Chapin was already firmly established as a performer and recording artist when he first branched out into family music with his 1988 album Family Tree. He's since released eleven more family CDs aimed at post-toddler, pre-teen listeners and their parents, comprised of original songs addressing such issues as family life, positive self-image and respect for the environment.
"When I was hosting Make A Wish, people had suggested to me many times that I ought to make a 'children's record,' which to me meant singing songs for toddlers about little duckies and didn't seem particularly interesting," Chapin explains. "Then I had children, and when they were eight and six, I realized that there was not a lot of music for that age group. They understand language and story and humor, but were too old for toddler music and too young for rebellion and love songs. So I did Family Tree with that in mind, and it won all kinds of awards. Suddenly I had a new career as a family artist."
Chapin's latest family release is the punningly-titled Give PEAS A Chance, subtitled Whole Grain Music for Free-Range Earthlings. The 14-song album continues his longstanding practice of delivering positive, entertaining songs that engage without preaching, showcasing his ingratiating voice and the instrumental and compositional talents of his longtime collaborators John Forster, Michael Mark and Jon Cobert, whose contributions grace his adult-oriented recordings as well. Also lending a hand are Chapin's daughters Abigail and Lily, who in recent years have achieved considerable acclaim of their own, recording two well-received albums as The Chapin Sisters.
"What feels great to me about this CD," Chapin notes, "is the way it connects to and comments on some longtime interests of mine: hunger and food issues, the environment and sustainability, education, self-image, community, and personal and generational relationships. But the songs began with the same rules as all of my family recordings: make it delightful, musical, singable, kid-friendly and adult-safe.

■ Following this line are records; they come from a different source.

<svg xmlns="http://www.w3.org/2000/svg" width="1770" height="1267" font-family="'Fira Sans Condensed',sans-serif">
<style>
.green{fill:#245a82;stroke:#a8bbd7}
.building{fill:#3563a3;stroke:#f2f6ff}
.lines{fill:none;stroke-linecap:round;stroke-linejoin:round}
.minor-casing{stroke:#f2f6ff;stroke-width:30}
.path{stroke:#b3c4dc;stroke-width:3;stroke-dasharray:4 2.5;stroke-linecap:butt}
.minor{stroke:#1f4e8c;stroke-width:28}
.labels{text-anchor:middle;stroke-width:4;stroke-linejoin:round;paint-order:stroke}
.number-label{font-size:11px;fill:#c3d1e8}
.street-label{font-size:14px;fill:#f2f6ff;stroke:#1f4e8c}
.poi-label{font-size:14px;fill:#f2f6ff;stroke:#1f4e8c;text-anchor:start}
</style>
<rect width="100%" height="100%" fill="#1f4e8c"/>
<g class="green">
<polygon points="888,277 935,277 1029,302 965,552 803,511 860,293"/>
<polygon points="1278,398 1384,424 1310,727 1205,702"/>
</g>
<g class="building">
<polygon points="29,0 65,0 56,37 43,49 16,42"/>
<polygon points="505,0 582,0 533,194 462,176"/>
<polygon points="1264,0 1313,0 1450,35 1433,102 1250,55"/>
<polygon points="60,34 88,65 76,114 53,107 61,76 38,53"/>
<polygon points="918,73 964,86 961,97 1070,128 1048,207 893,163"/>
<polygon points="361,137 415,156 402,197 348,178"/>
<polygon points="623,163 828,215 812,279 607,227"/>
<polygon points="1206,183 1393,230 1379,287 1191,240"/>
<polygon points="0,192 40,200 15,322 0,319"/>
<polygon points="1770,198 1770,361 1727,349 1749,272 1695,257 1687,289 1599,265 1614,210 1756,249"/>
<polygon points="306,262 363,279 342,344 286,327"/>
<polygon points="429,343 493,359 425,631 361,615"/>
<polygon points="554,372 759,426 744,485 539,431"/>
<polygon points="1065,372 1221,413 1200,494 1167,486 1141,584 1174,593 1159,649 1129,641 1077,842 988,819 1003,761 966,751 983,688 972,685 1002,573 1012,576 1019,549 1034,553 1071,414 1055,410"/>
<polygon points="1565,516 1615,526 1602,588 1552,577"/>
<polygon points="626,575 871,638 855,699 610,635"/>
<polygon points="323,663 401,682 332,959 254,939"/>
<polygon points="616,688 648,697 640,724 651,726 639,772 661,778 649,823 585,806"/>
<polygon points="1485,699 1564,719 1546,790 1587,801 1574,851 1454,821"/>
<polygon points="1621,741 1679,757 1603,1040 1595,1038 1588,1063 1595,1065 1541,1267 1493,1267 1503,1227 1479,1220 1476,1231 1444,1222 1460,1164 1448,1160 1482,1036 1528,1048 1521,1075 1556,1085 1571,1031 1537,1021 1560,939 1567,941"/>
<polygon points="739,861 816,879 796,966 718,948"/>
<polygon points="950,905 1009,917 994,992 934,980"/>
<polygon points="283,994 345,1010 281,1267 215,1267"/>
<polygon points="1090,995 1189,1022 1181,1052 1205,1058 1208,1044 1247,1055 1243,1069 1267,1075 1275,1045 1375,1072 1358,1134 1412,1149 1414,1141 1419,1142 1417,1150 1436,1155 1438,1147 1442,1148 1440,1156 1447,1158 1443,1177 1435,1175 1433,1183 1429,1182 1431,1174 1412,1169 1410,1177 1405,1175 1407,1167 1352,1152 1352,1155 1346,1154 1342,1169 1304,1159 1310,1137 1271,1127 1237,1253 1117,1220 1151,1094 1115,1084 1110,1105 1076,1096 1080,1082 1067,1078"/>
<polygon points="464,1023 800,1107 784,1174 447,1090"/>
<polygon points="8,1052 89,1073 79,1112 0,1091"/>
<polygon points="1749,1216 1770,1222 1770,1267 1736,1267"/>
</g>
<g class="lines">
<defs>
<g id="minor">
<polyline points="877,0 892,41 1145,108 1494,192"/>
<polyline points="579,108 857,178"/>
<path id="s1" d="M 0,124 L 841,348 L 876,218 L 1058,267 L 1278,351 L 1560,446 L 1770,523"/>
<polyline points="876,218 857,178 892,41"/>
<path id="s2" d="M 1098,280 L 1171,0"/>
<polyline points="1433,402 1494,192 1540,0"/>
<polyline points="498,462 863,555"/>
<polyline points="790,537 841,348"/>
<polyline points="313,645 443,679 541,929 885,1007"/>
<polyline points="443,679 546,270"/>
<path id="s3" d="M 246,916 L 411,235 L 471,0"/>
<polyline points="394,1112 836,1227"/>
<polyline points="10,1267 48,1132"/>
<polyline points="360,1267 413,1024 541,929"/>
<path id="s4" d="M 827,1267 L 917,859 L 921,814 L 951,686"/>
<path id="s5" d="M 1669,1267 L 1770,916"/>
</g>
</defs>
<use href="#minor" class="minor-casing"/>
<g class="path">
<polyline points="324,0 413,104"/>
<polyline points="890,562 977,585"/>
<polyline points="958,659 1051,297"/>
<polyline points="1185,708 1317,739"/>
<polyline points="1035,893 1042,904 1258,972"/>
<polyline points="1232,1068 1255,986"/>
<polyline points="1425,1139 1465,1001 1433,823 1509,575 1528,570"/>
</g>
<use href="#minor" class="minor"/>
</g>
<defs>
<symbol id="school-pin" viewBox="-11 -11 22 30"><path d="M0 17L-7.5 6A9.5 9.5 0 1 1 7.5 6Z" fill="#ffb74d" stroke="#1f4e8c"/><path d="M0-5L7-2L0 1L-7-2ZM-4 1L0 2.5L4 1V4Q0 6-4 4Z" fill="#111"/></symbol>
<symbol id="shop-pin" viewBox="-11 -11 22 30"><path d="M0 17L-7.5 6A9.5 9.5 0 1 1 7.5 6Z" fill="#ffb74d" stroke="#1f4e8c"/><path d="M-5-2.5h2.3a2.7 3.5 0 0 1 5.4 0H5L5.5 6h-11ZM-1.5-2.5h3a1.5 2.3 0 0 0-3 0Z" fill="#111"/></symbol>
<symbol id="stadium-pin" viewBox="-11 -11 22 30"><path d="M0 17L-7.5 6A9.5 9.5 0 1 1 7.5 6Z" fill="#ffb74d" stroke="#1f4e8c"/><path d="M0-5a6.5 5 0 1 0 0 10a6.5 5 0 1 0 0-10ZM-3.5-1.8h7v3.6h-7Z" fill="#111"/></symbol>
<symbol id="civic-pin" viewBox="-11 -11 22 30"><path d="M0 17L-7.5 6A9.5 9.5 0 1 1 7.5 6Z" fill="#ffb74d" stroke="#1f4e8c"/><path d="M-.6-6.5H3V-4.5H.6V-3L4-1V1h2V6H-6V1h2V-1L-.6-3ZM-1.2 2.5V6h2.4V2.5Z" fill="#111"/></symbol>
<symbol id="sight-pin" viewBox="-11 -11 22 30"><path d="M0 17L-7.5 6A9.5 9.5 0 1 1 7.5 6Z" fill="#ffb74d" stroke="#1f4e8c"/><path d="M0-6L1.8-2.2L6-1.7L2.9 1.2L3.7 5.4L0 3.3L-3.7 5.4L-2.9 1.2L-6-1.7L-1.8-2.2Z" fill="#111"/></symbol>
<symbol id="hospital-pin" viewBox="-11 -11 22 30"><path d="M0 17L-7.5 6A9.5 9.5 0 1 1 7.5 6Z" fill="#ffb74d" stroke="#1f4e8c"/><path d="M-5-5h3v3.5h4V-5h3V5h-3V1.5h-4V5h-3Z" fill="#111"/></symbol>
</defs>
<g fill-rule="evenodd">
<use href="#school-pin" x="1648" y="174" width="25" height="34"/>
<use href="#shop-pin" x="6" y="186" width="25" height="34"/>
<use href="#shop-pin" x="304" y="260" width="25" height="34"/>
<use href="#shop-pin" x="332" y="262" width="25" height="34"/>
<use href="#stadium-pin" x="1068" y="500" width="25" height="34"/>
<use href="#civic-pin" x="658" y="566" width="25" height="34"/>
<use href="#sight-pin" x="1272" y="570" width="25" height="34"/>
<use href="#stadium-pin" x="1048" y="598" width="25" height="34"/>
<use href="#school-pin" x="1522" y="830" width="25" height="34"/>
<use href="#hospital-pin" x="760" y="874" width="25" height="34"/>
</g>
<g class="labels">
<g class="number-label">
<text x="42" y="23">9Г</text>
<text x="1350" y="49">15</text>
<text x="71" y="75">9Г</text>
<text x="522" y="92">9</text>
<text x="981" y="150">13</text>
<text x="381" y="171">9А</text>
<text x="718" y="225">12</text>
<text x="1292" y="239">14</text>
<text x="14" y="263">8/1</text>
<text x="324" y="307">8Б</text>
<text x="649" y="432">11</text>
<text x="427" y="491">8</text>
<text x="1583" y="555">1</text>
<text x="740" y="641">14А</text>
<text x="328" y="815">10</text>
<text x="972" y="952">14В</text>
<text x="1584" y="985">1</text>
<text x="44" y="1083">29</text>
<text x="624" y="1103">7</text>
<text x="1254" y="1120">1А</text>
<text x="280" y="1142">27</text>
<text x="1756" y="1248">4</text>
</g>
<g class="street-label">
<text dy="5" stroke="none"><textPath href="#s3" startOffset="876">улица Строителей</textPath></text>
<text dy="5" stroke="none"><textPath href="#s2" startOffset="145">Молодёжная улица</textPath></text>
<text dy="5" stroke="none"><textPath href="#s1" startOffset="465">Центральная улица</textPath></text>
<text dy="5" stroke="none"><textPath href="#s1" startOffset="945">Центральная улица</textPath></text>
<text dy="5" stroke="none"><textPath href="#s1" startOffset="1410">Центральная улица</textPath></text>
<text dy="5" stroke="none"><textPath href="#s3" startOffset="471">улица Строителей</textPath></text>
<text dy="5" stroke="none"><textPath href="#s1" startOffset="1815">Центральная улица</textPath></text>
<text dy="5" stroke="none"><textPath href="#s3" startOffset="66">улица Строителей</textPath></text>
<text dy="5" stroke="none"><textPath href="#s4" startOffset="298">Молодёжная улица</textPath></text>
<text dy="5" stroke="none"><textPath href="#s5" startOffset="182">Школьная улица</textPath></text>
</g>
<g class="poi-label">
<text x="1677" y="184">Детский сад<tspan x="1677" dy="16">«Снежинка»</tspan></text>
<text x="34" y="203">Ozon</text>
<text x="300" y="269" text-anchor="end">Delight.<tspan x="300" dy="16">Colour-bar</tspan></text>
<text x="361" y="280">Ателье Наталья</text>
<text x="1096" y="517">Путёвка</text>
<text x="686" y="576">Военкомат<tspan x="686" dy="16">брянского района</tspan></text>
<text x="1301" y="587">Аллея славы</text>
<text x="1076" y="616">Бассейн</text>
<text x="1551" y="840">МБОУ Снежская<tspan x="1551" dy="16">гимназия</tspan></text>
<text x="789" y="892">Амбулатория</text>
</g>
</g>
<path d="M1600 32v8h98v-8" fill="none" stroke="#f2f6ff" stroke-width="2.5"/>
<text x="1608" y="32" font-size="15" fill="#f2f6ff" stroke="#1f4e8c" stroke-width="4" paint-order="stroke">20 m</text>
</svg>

"Writing family music," he observes, "has been a wonderful course in songwriting. You have a dual agenda: keep it understandable and fun for kids, but well-written and intelligent and musical enough to keep adults listening as well. Within these parameters, we've found an enormous amount of topics and approaches and musical feels that continue to excite us to keep coming back and doing it again."

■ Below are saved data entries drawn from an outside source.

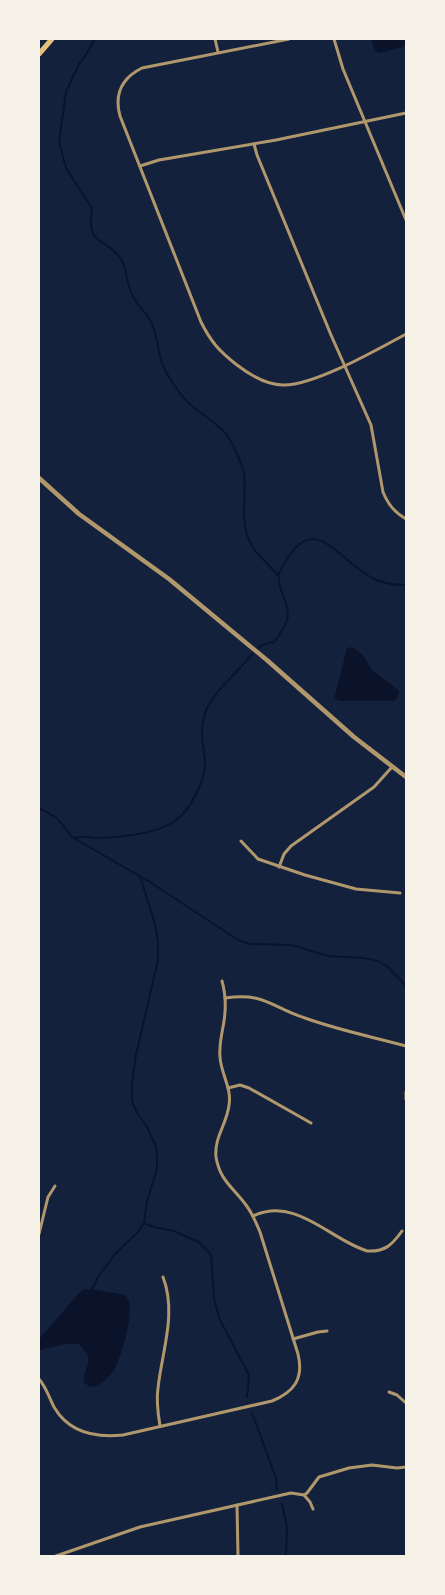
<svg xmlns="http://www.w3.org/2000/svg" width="445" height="1595" viewBox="0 0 445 1595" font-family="Lato,sans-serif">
  <rect width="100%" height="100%" fill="#14213d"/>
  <g fill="#0b132b">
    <path d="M371,39h35l-1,6 -2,2 -24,6 -4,-2z"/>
    <path d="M353,647l10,8 9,15 26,20 1,3 -4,8h-55l-6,-2 13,-51z"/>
    <path d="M85,1289c6,0 37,4 41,7 11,11 -5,62 -12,74 -5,8 -15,17 -24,17l-6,-4c-1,-22 14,-18 -5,-39h-13l-27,6v-10l2,-3 38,-44z"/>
  </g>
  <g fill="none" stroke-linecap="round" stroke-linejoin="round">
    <g stroke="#0b132b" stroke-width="2">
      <path d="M278,575c34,-70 54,-20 94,3 10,5 23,7 34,7"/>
      <path d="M39,808l18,10 15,19 78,45 88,58 12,4 42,1 36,11 36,2 14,3 10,6 18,19"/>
      <path d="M75,838c7,-3 15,0 23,0 22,-1 59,-4 77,-17 16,-12 31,-41 30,-61 -2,-16 -6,-32 1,-49 6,-16 21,-29 33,-42 6,-6 17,-21 24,-24 3,-2 8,-2 11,-3 19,-26 16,-27 6,-55 -1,-4 0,-8 -2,-11 -10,-14 -25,-22 -30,-39 -8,-20 -1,-43 -4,-64 -3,-12 -9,-24 -15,-35 -11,-17 -37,-27 -50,-46 -6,-9 -14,-19 -17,-29 -5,-16 -4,-28 -12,-43 -6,-10 -15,-17 -19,-28 -5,-11 -4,-23 -10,-33 -16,-24 -35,-10 -29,-51l-26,-40 -7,-26 7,-50 13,-28 8,-11 8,-14"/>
      <path d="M144,1223l10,4 20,4 25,11 12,13 3,43 5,20 30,57 -2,22"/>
      <path d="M92,1289l6,-12 17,-23 23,-22 6,-9 3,-22 10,-32v-12l-1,-10 -9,-20 -10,-14 -5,-12v-18l4,-28 22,-95v-18l-3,-18 -15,-48"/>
      <path d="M252,1413l24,65 1,12"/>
      <path d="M282,1504l5,23 -1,29"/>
    </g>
    <g stroke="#b1986c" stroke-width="3">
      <path d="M215,39l3,13"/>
      <path d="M289,39l-147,29c-20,10 -28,26 -22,48l81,206c10,20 18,29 36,43 13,10 29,20 46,20 31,1 95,-36 123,-51"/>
      <path d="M334,39l9,30 63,151"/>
      <path d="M254,144l3,11 74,180 40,90 12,67c5,12 11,20 23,27"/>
      <path d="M140,166l19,-6 117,-20 130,-27"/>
      <path d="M241,841l17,18 47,16 51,14 44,4"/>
      <path d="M279,867l5,-13 7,-8 83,-59 18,-20"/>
      <path d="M225,998c39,-6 46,9 80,20 33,12 68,19 101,28"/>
      <path d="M228,1088l12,-3 9,3 62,35"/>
      <path d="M406,1092v7"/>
      <path d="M253,1216c43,-20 76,23 114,35 18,1 25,-6 35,-20"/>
      <path d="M39,1234l9,-37 7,-11"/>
      <path d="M293,1339l25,-7 9,-1"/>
      <path d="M39,1379c7,8 10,18 15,28 15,26 41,31 69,28l149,-34c22,-9 32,-22 26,-47l-38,-122c-4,-10 -8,-19 -14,-27 -13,-18 -26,-24 -30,-48 -2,-20 11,-33 13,-52 3,-17 -8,-31 -9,-48 -1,-10 1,-20 3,-30 3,-15 3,-32 -1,-46"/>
      <path d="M389,1392l8,3 9,8"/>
      <path d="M160,1426c-2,-12 -4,-25 -2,-38 4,-37 19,-75 5,-111"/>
      <path d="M304,1495l3,-2 12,-16 30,-9 23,-3 25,3 9,-1"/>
      <path d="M237,1505l1,51"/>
      <path d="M56,1556l84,-29 151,-34 13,2 6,7 3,7"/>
    </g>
    <path stroke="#b1986c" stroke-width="4.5" d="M39,478l40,36 90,65 99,82 86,76 52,40"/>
    <path stroke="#e5c07b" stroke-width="5" d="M39,54l13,-15"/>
  </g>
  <rect width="445" height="1595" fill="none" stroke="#f6f1e7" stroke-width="80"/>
</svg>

Chapin also serves as narrator of a series of children's books, three of which: Mama Don't Allow, There Was An Old Lady Who Swallowed A Fly and The Train They Call The City Of New Orleans, have won Grammy awards in the Best Spoken Word Album for Children category.
In addition to his varied musical and media endeavors, Chapin is also a powerful advocate on behalf of a variety of charitable causes. He is an active board member of WhyHunger, the organization which the artist's older brother, the late singer-songwriter/activist Harry Chapin, founded (as World Hunger Year) in the 1970s. He also remains active in a variety of environmental causes, as well as efforts on behalf of music and the arts in our public schools.
"I'm at that place in my life where I follow what interests me," Chapin concludes. "I still love the guitar, I still love to sing, and I still love the thrill of creation: a good song, a good recording, a good concert. I feel blessed to be my own boss, creating my own material and performing it to different audiences, ages and generations."